----- PAGE EXCERPT

Luminar Podcast: Communal Wombs
In a new episode of Luminar Podcast, Deidre informs us about wonderful world of surrogacy and in quite off hand fashion demonstrates once again that feminism, especially in the hands of – oh, the irony – “merciless millenials” is the one aspect of posthumanism especially concerned with the destruction of women.
Interesting that the stated reason behind promoting surrogacy is to end “only caring for children we share dna with”. It reminded me of something I ran into a few years ago, I’m not sure how I got to it, might even be via KT.
https://aeon.co/ideas/if-babies-were-randomly-allocated-to-families-would-racism-end
I have a critique of your approach to this problem though. You focus on technical issues, such as health risk for the women serving as surrogates, depression due to hormones that appear during pregnancy, exploitation of economic hardship, you seem to agree with in my opinion utterly off the mark argument of surrogacy promoting racism and colonialism. I mean, if these issues would be circumvented, say mortality rate due to child birth drops further, treatments are devised to neutralize emotional harm of separation with the child, payments for the women are increased and entertainment and propaganda make it so that black or indian or east asian or whatever other races are more desireable than white, would you be fine with surrogacy? I guess not. Problem of surrogacy isn’t on that level, I think that the issues of this sort are merely symptoms that warn us of something more serious.
U zemlji gdje sam pokušaj kritike bilo kojeg oblika ludila, ma koliko obazriva ona bila, automatski povlači anatemu iz pristojnog društva, pa i šire obitelji, treba vremena dok se čovjek okuraži jednostavno pokazati srednji prst, pa onda neko vrijeme argument kruži kao mačak oko vruće kaše. U Hrvatskoj je puno lakše osloboditi se i uručiti luđacima jedno koncizno “odjebite” bez velikog okolišanja.

----------

◆ **WORK TASK 1**
In the podcast post, what is the stated reason behind promoting surrogacy?
◆ **WORK TASK 2**
Write a continuation of the podcast post, starting after its final sentence.
The entries after this note serve no purpose here and may be disregarded.

----- INFORMATION

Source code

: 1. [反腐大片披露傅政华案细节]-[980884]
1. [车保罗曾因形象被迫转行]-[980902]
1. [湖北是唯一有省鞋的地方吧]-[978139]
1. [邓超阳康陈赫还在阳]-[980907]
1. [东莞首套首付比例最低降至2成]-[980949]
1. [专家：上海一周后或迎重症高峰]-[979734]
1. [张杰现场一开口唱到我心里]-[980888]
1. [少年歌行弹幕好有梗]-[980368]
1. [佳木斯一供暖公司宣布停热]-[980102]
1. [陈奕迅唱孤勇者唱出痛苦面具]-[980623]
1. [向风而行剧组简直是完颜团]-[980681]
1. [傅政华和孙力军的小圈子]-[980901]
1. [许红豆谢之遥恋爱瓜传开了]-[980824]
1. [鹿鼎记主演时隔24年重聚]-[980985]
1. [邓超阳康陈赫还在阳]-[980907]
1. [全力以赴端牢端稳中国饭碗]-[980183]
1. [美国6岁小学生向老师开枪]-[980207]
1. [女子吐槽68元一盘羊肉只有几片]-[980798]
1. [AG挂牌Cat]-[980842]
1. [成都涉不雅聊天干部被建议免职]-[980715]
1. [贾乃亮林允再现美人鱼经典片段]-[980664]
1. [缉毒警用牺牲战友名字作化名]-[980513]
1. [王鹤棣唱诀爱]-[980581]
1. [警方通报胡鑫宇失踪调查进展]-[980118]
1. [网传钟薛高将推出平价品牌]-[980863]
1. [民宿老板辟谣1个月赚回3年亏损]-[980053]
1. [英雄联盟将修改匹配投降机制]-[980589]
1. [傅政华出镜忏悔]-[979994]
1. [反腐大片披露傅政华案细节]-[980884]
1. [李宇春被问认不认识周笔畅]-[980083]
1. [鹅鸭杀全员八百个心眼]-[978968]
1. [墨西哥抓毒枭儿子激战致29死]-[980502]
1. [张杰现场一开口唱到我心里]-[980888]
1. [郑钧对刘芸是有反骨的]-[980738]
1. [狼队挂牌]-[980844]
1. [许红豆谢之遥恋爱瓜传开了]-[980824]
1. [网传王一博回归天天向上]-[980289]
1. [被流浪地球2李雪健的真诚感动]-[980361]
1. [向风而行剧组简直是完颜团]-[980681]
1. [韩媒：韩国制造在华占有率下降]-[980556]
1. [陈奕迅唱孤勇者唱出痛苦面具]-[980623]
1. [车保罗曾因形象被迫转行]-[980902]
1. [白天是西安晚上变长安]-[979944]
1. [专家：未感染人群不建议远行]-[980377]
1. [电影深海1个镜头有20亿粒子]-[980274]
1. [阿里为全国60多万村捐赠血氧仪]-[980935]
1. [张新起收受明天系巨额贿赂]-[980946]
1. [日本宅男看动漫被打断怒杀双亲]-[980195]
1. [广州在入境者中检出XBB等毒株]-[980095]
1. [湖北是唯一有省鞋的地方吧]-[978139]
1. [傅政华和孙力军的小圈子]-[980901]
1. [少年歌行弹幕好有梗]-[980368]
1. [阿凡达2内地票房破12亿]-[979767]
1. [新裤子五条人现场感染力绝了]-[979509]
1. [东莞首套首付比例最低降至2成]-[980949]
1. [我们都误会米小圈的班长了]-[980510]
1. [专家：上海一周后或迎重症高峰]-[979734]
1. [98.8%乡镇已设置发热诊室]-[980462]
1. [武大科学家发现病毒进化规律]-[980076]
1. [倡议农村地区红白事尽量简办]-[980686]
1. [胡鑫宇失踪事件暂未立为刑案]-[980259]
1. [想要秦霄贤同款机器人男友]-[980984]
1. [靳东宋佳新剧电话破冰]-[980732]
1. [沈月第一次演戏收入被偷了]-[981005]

----------

◆ **ANSWER BOX 1**
To end "only caring for children we share dna with".

◆ **ANSWER BOX 2**
Hi Ante, I understand what you mean and I was aware that the argument I was making was based on the most obvious technical issues widely identified as being problematic with surrogacy. and I stuck with those in a way not to alienate people from considering the issue in the first place. If one attacks more fundamental root problems, regular people smell a ”God botherer” and they switch off :). Metaphysics is the most shameful thing nowadays. The racist element I included because a lot of people who are pushing for this kind of ”freedom” are very wary of their own white guilt, and it is a way to poke at them . The argument was initially made by Sheela Saravana who is Indian., and she has the right to make that argument because it is true in many ways. As it happens I don’t agree with surrogacy at all. I know there are compassion arguments that could be made for some kind of familial atruistic surrogacy, but even then one is endangering the life of the mother, and causing much deeper problems about what it is to be human. But as it is we have gone far beyond any question of familial compassion to basically factory farming babies on the cheap for any people who feel they have a ”right” to a child. Thanks for listening.
I didn’t think you yourself disagree with the practice on technical level, if I did I wouldn’t have commented.
Ironically, the racism complaint is probably the last part of normalcy in this whole story, since I assume it is mostly white people who chose to have children through surrogacy, which then means it is their cells that are being used, or at least those of people like them. The feminist author in question would probably like to do away with that, since the whole point is to end caring for children we share dna with. It is hard (although how things are going not impossible in some future time) to expect white people to want to explicitly have a black or Indian child, since in that case it wouldn’t be their child at all and they could have simply adopted instead, which is more akin to the idea in the article I linked, which has the explicit goal of ending racism. It is also the most easily solved issue raised, since all one has to do is say fine, we’ll use a non-white woman’s egg cell.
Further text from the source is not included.